◆ Directive: Copy the lines below verbatim, from the line with "sub-region: Warszawa" up to and including the line with "city: Ozorkow". Leave the pictures out of the copy.

++++++++++++++++++++

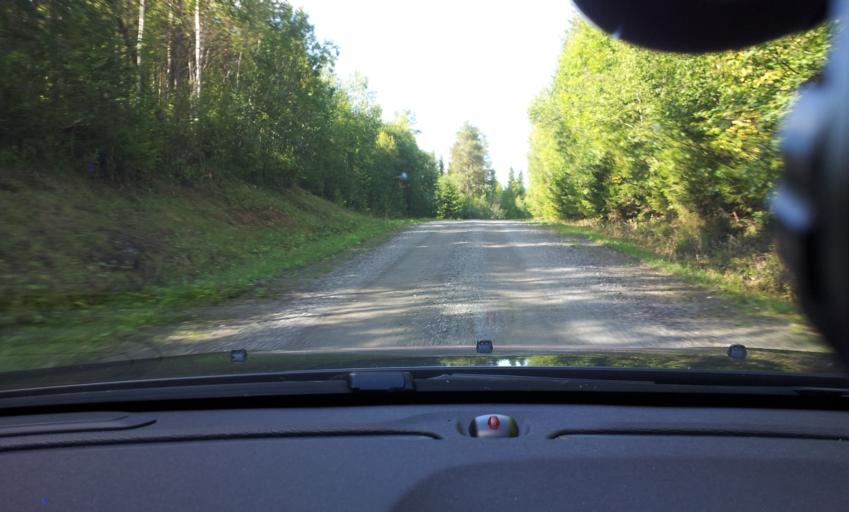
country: SE
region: Jaemtland
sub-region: Krokoms Kommun
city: Valla
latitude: 63.2589
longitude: 13.8176
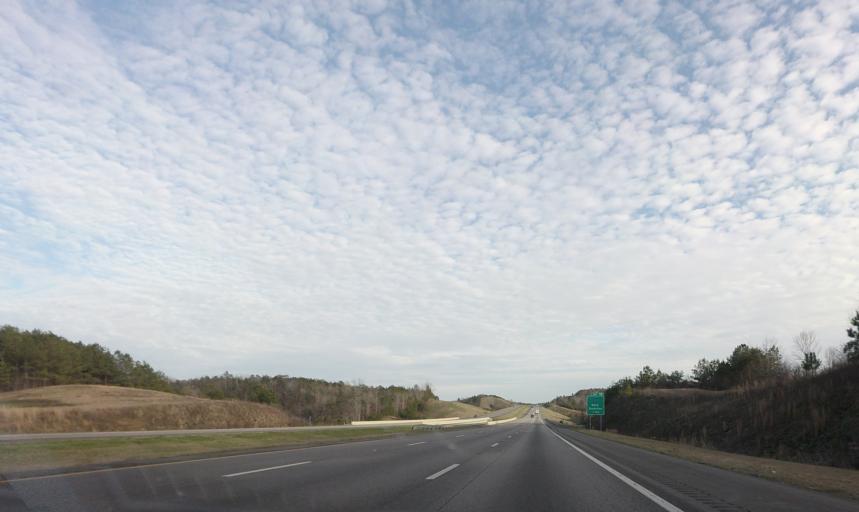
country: US
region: Alabama
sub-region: Walker County
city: Dora
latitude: 33.6860
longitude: -87.1056
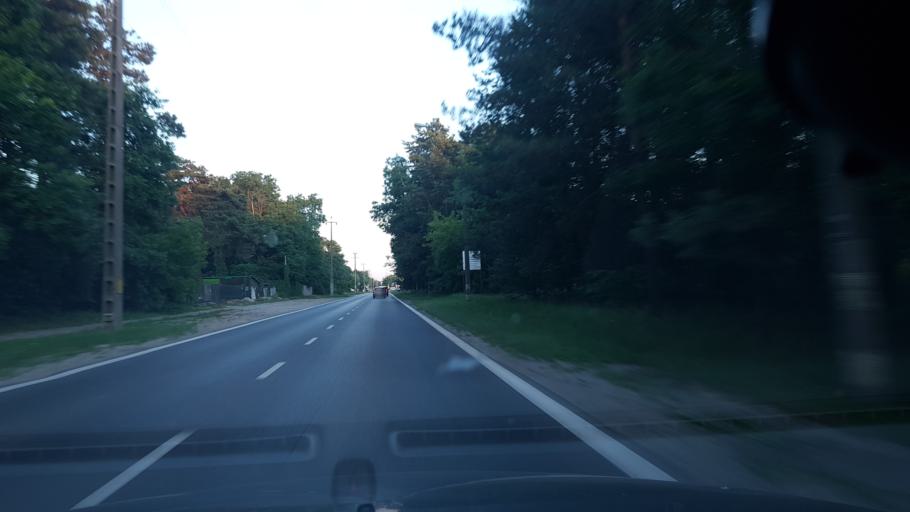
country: PL
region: Masovian Voivodeship
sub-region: Warszawa
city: Wawer
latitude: 52.1763
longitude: 21.1972
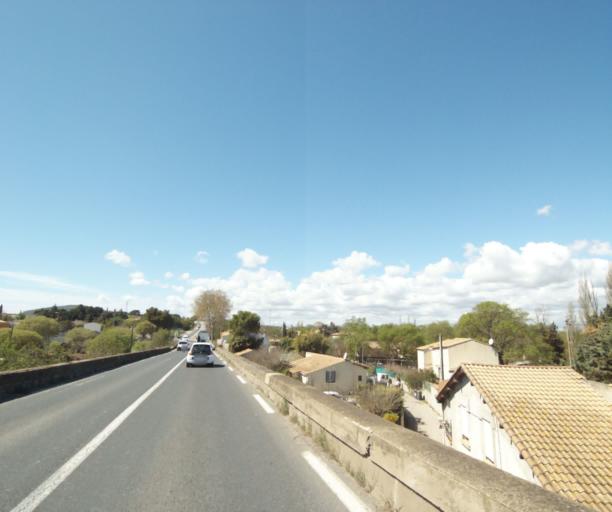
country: FR
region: Languedoc-Roussillon
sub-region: Departement de l'Herault
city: Villeneuve-les-Maguelone
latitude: 43.5551
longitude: 3.8463
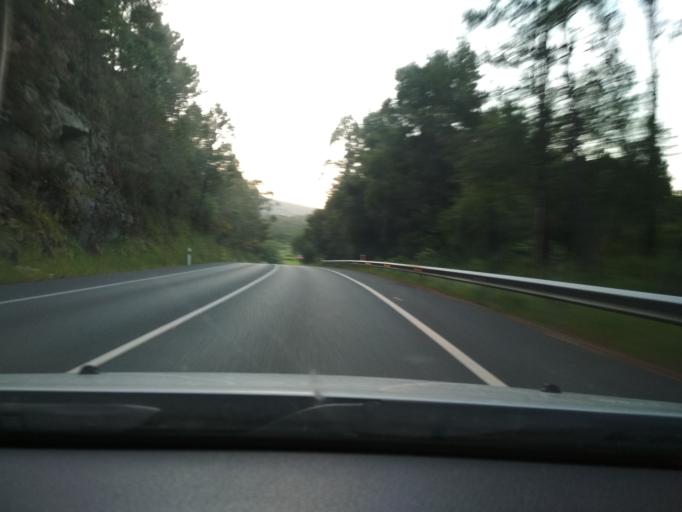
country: ES
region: Galicia
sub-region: Provincia de Pontevedra
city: Caldas de Reis
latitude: 42.6381
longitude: -8.6488
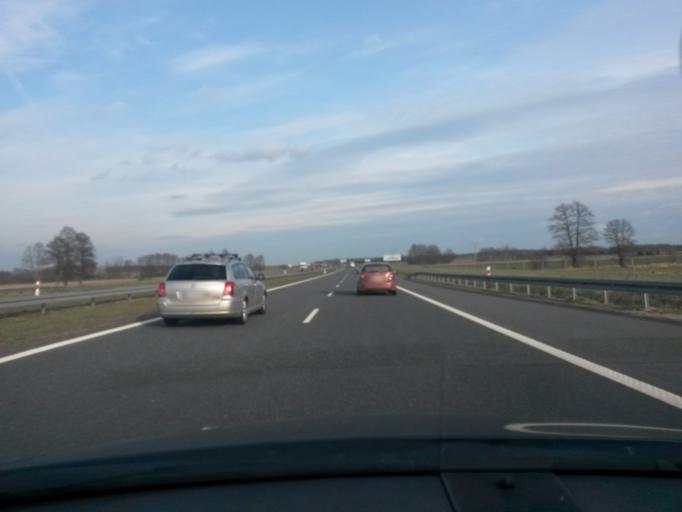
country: PL
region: Lodz Voivodeship
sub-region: Powiat zgierski
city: Ozorkow
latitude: 51.9322
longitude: 19.2800
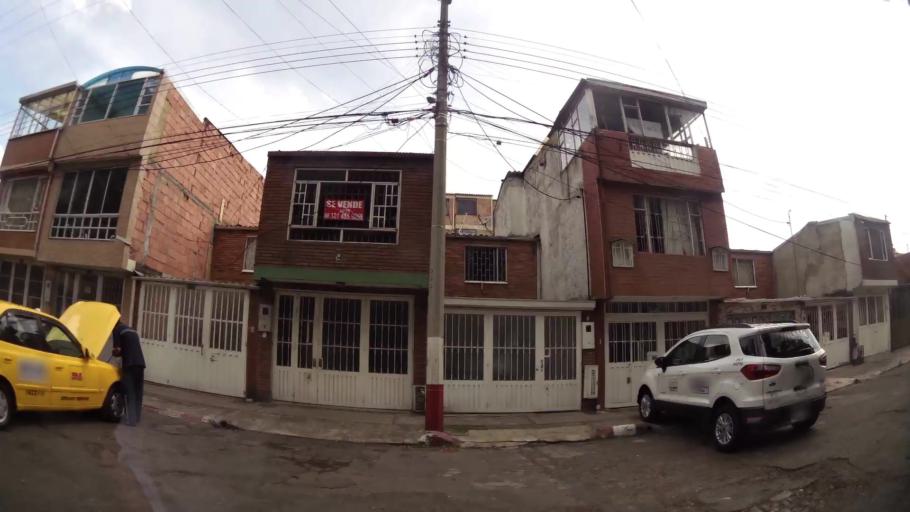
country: CO
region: Bogota D.C.
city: Bogota
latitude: 4.6969
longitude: -74.1122
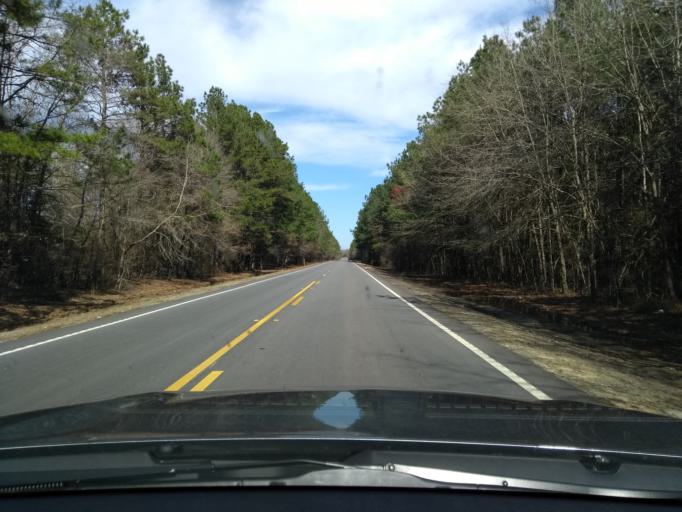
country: US
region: Georgia
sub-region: Bulloch County
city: Brooklet
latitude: 32.4857
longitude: -81.5730
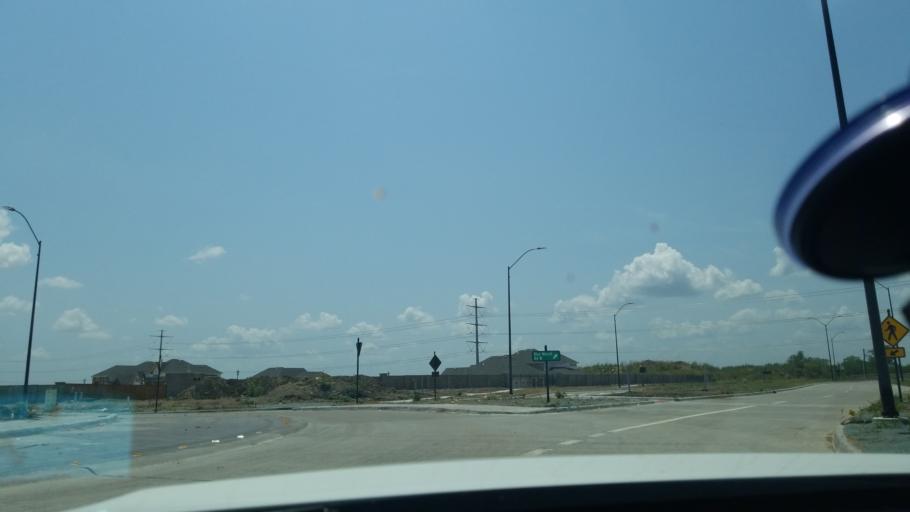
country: US
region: Texas
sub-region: Tarrant County
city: Haslet
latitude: 32.9446
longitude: -97.3982
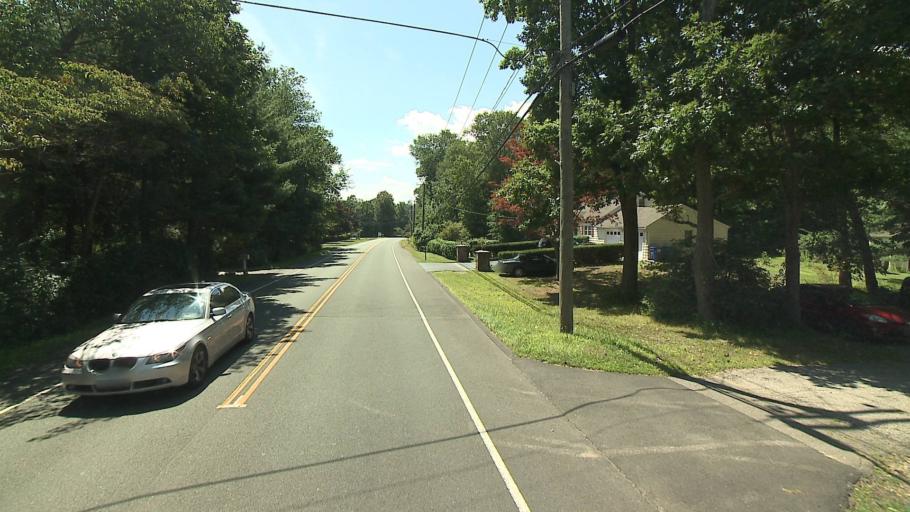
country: US
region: Connecticut
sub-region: Fairfield County
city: Trumbull
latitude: 41.3225
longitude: -73.2113
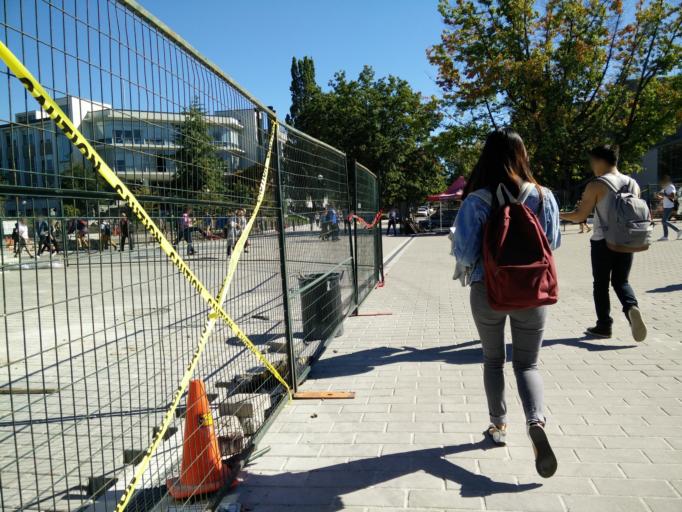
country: CA
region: British Columbia
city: West End
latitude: 49.2658
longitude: -123.2506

++++++++++++++++++++

◆ Expected answer:
sub-region: Warszawa
city: Wawer
latitude: 52.1763
longitude: 21.1972
country: FR
region: Languedoc-Roussillon
sub-region: Departement de l'Herault
city: Villeneuve-les-Maguelone
latitude: 43.5551
longitude: 3.8463
country: ES
region: Galicia
sub-region: Provincia de Pontevedra
city: Caldas de Reis
latitude: 42.6381
longitude: -8.6488
country: PL
region: Lodz Voivodeship
sub-region: Powiat zgierski
city: Ozorkow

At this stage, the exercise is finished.